Directive: Lines holding the string "Vesta" are the ones to copy; find them all in the data.
----------------------------------------
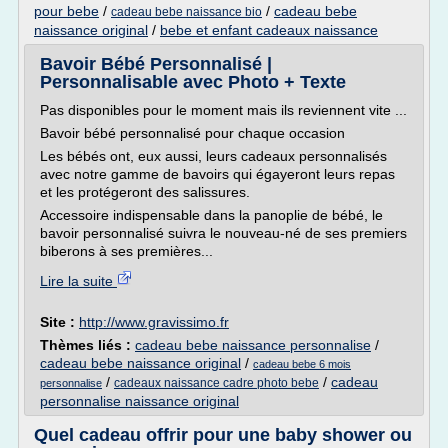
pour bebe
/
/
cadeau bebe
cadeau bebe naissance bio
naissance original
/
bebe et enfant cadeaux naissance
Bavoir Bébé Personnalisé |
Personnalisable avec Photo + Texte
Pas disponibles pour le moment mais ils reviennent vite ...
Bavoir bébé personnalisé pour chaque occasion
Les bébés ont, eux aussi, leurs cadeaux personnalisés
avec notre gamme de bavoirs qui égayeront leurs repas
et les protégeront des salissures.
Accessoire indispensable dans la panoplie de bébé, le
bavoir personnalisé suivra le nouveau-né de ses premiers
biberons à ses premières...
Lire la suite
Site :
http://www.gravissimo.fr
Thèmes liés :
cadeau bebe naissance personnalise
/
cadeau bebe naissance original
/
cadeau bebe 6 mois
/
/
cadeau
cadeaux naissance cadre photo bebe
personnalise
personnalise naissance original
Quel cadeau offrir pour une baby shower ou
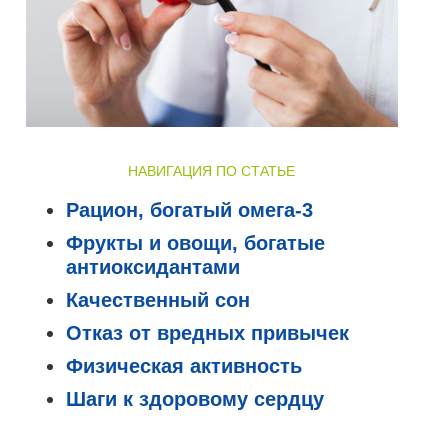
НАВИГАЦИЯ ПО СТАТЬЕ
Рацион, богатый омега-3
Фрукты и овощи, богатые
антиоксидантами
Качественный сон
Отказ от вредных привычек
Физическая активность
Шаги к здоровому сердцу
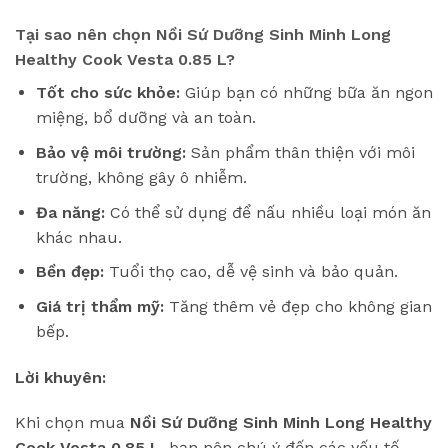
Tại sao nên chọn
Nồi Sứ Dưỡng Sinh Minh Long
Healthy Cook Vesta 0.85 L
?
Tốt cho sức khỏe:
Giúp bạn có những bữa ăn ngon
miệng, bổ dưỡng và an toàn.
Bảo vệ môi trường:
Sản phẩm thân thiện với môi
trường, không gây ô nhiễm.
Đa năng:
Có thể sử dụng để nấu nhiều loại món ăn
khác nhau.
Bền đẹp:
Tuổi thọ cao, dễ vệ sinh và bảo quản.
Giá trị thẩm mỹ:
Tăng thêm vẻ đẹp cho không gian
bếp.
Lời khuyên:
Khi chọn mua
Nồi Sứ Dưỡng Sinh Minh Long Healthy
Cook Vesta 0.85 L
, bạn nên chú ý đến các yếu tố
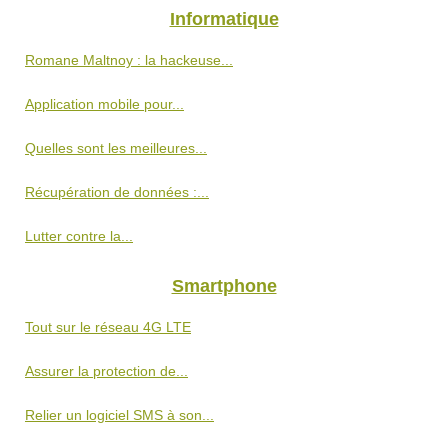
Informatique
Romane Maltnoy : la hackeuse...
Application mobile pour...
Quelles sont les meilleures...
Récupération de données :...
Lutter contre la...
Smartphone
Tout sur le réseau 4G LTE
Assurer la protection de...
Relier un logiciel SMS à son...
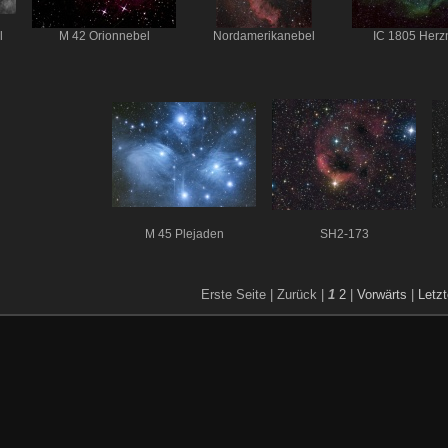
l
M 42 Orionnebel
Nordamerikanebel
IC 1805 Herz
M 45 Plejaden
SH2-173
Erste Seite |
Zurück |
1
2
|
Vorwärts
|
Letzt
----------------------------------------
Result of the exercise:
Healthy Cook Vesta 0.85 L
Cook Vesta 0.85 L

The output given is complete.